The following numerical results are obtained:
- for $N=1000$:
- $$D(P_X \hspace{0.05cm}|| \hspace{0.05cm} P_Y) = \frac{1}{4 \cdot {\rm lg} \hspace{0.1cm}(2)} \cdot \left [ {\rm lg} \hspace{0.1cm} \frac{0.25^4}{0.225 \cdot 0.253\cdot 0.250\cdot 0.272} \right ] \hspace{0.15cm} \underline {= 0.00328 \,{\rm (bit)}} \hspace{0.05cm},$$
- for $N=100$:
- $$D(P_X \hspace{0.05cm}|| \hspace{0.05cm} P_Y) = \frac{1}{4 \cdot {\rm lg} \hspace{0.1cm}(2)} \cdot \left [ {\rm lg} \hspace{0.1cm} \frac{0.25^4}{0.24 \cdot 0.16\cdot 0.30\cdot 0.30} \right ] \hspace{0.15cm} \underline {= 0.0442 \,{\rm (bit)}} \hspace{0.05cm},$$
- for $N=10$:
- $$D(P_X \hspace{0.05cm}|| \hspace{0.05cm} P_Y) = \frac{1}{4 \cdot {\rm lg} \hspace{0.1cm}(2)} \cdot \left [ {\rm lg} \hspace{0.1cm} \frac{0.25^4}{0.5 \cdot 0.1\cdot 0.3\cdot 0.1} \right ] \hspace{0.15cm} \underline {= 0.345 \,{\rm (bit)}} \hspace{0.05cm}.$$
(4) Correct is No, as will be shown by the example $N = 100$ :
- $$D(P_Y \hspace{0.05cm}|| \hspace{0.05cm} P_X) = \sum_{\mu = 1}^M P_Y(\mu) \cdot {\rm log}_2 \hspace{0.1cm} \frac{P_Y(\mu)}{P_X(\mu)} = 0.24\cdot {\rm log}_2 \hspace{0.1cm} \frac{0.24}{0.25} + 0.16\cdot {\rm log}_2 \hspace{0.1cm} \frac{0.16}{0.25} +2 \cdot 0.30\cdot {\rm log}_2 \hspace{0.1cm} \frac{0.30}{0.25} = 0.0407\ {\rm (bit)}\hspace{0.05cm}.$$
- In subtask (3) we got $D(P_X\hspace{0.05cm}|| \hspace{0.05cm} P_Y) = 0.0442$ instead.
- This also means: The designation „distance” is somewhat misleading.

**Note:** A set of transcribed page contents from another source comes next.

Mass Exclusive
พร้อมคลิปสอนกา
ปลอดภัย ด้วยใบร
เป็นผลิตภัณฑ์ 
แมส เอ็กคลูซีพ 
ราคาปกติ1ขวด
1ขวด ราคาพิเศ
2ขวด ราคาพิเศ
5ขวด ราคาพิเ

- According to this, one would actually expect $D(P_Y\hspace{0.05cm}|| \hspace{0.05cm} P_X)$ = $D(P_X\hspace{0.05cm}|| \hspace{0.05cm} P_Y)$ .
(5) Mit $P_Y(X) = \big [0, \ 0.25, \ 0.5, \ 0.25 \big ]$ one obtains:
- $$D(P_X \hspace{0.05cm}|| \hspace{0.05cm} P_Y) = 0.25\cdot {\rm log}_2 \hspace{0.1cm} \frac{0.25}{0} + 2 \cdot 0.25\cdot {\rm log}_2 \hspace{0.1cm} \frac{0.25}{0.25}+0.25\cdot {\rm log}_2 \hspace{0.1cm} \frac{0.25}{0.50}\hspace{0.05cm}.$$
- Because of the first term, the value of $D(P_X\hspace{0.05cm}|| \hspace{0.05cm}P_Y)$ is infinitely large.
- For the second Kullback-Leibler distance holds:
- $$D(P_Y \hspace{0.05cm}|| \hspace{0.05cm} P_X) = 0\cdot {\rm log}_2 \hspace{0.1cm} \frac{0}{0.25} + 2 \cdot 0.25\cdot {\rm log}_2 \hspace{0.1cm} \frac{0.25}{0.25}+ 0.50\cdot {\rm log}_2 \hspace{0.1cm} \frac{0.5}{0.25} \hspace{0.05cm}.$$
- After looking at the limits, one can see that the first term yields the result $0$ . The second term also yields zero, and one obtains as the final result:
- $$D(P_Y \hspace{0.05cm}|| \hspace{0.05cm} P_X) = 0.50\cdot {\rm log}_2 \hspace{0.1cm} (2) \hspace{0.15cm} \underline {= 0.5\,{\rm (bit)}} \hspace{0.05cm}.$$
Statements 3 and 5 are therefore correct:
- From this extreme example it is clear that $D(P_Y\hspace{0.05cm}|| \hspace{0.05cm} P_X)$ is always different from $D(P_X\hspace{0.05cm}|| \hspace{0.05cm} P_Y)$ .
- Only for the special case $P_Y \equiv P_X$ are both Kullback-Leibler distances equal, namely zero.
- The adjacent table shows the complete result of this task.
(6) Correct is again No. Although the tendency is clear: the larger $N$ is,
- the more $H(Y)$ approaches in principle the final value $H(X) = 2 \ \rm bit$ .
- the smaller the distances $D(P_X\hspace{0.05cm}|| \hspace{0.05cm} P_Y)$ and $D(P_Y\hspace{0.05cm}|| \hspace{0.05cm} P_X)$ become.
However, one can also see from the table that there are exceptions:
- The entropy $H(Y)$ is smaller for $N = 1000$ than for $N = 400$.
- The distance $D(P_X\hspace{0.05cm}|| \hspace{0.05cm}P_Y)$ is greater for $N = 1000$ than for $N = 400$.
- The reason for this is that the empirical experiment documented here with $N = 400$ was more likely to lead to a uniform distribution than the experiment with $N = 1000$.
- If, on the other hand, one were to start a very (infinitely) large number of experiments with $N = 400$ and $N = 1000$ and average over all of them, the actually expected monotonic course would actually result.